### WORK ITEM
Below are the entries. Transcribe exactly the lines from the one with "52: (177, 35)" through the one with "65: (217, 29)", ends included, and leave out all others.
#####
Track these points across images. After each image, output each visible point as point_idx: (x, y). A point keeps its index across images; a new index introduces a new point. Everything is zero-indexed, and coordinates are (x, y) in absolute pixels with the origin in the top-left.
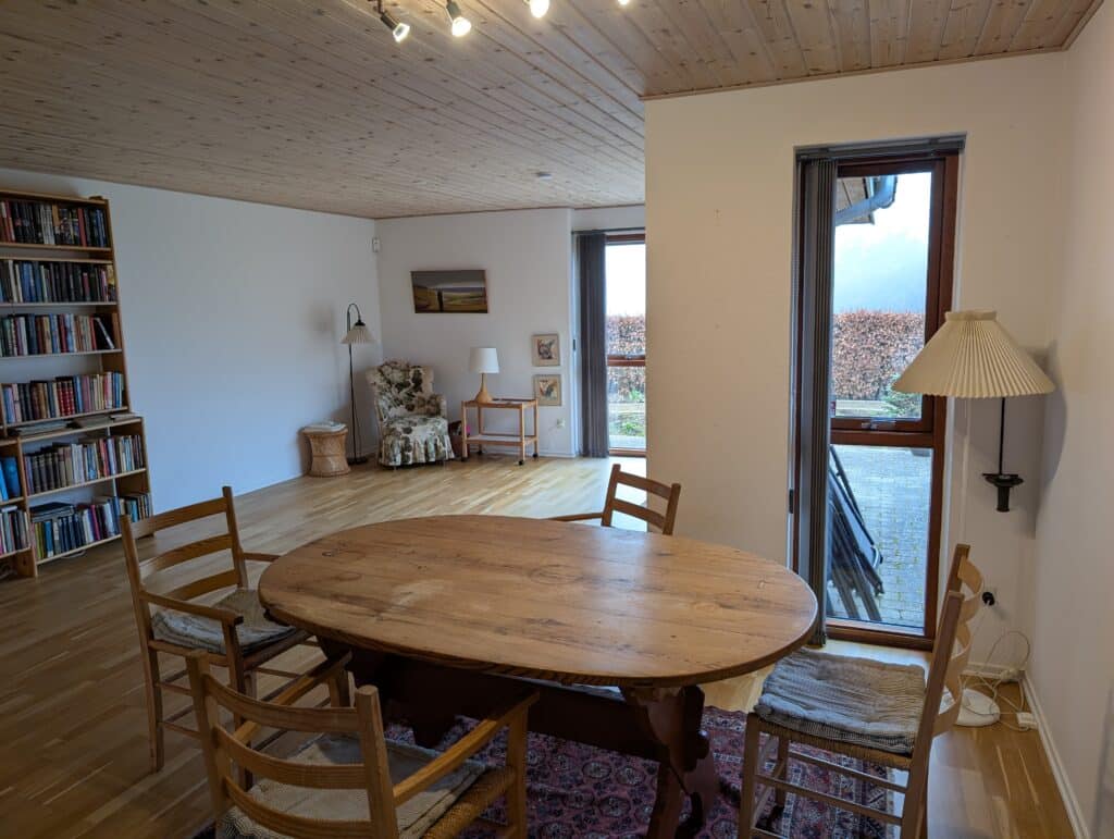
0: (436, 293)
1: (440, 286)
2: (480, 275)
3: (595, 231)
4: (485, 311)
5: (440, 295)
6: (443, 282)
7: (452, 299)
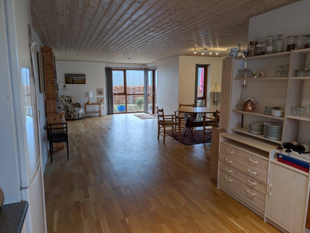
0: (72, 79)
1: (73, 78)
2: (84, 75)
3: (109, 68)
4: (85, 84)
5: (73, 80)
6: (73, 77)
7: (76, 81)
#####
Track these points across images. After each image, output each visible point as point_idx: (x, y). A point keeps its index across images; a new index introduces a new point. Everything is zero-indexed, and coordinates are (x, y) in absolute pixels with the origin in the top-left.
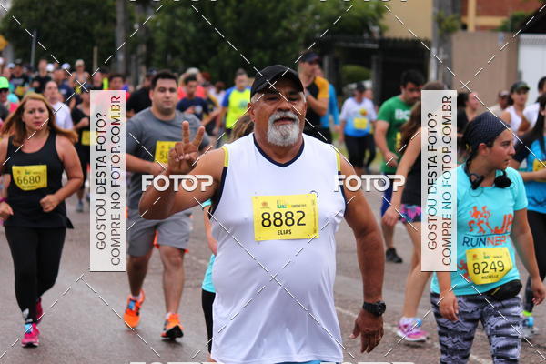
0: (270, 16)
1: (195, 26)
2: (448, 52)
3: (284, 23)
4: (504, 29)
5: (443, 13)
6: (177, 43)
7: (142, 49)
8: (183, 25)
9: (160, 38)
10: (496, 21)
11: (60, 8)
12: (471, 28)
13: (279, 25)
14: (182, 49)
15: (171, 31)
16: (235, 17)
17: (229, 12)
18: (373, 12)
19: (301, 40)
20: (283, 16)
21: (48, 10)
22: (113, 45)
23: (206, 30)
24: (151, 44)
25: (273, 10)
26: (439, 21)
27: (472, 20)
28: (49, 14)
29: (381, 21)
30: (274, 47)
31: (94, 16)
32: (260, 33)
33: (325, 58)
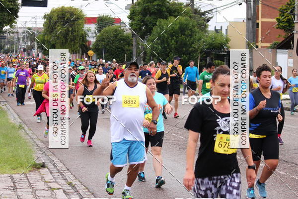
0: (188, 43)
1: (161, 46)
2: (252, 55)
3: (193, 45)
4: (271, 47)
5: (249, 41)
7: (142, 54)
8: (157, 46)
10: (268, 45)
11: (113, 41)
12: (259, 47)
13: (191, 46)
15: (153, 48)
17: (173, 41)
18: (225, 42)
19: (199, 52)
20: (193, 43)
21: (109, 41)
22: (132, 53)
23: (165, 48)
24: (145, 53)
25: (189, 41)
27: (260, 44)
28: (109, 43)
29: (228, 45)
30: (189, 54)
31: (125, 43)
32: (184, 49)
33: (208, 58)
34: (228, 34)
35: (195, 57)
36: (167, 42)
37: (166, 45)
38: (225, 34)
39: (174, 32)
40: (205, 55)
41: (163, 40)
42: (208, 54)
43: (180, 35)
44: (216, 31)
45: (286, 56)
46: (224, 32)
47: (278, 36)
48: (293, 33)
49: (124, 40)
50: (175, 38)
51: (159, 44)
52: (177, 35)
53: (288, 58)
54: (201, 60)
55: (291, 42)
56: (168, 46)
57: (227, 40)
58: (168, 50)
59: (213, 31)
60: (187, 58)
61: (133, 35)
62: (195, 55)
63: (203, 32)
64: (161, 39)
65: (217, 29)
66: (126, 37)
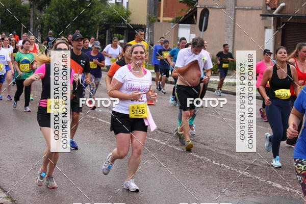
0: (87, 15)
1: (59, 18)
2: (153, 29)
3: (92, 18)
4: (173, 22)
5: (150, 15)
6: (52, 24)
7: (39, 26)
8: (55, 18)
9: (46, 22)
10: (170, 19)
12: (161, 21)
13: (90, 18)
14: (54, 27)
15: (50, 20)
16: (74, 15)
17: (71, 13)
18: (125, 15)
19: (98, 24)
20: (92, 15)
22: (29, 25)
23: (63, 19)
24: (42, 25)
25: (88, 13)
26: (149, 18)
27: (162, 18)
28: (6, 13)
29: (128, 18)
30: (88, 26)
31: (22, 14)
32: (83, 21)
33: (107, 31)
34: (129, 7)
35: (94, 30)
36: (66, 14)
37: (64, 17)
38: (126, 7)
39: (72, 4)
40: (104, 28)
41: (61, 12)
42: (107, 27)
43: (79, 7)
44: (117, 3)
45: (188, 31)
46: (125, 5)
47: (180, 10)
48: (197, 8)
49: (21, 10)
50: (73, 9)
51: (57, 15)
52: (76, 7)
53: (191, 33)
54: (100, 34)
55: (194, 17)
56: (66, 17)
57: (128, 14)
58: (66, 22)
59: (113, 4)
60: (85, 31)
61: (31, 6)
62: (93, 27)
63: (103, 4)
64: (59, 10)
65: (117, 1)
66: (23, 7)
#####
### YOUR RESPONSE
52: (177, 35)
53: (288, 58)
54: (201, 60)
55: (291, 42)
56: (168, 46)
57: (227, 40)
58: (168, 50)
59: (213, 31)
60: (187, 58)
61: (133, 35)
62: (195, 55)
63: (203, 32)
64: (161, 39)
65: (217, 29)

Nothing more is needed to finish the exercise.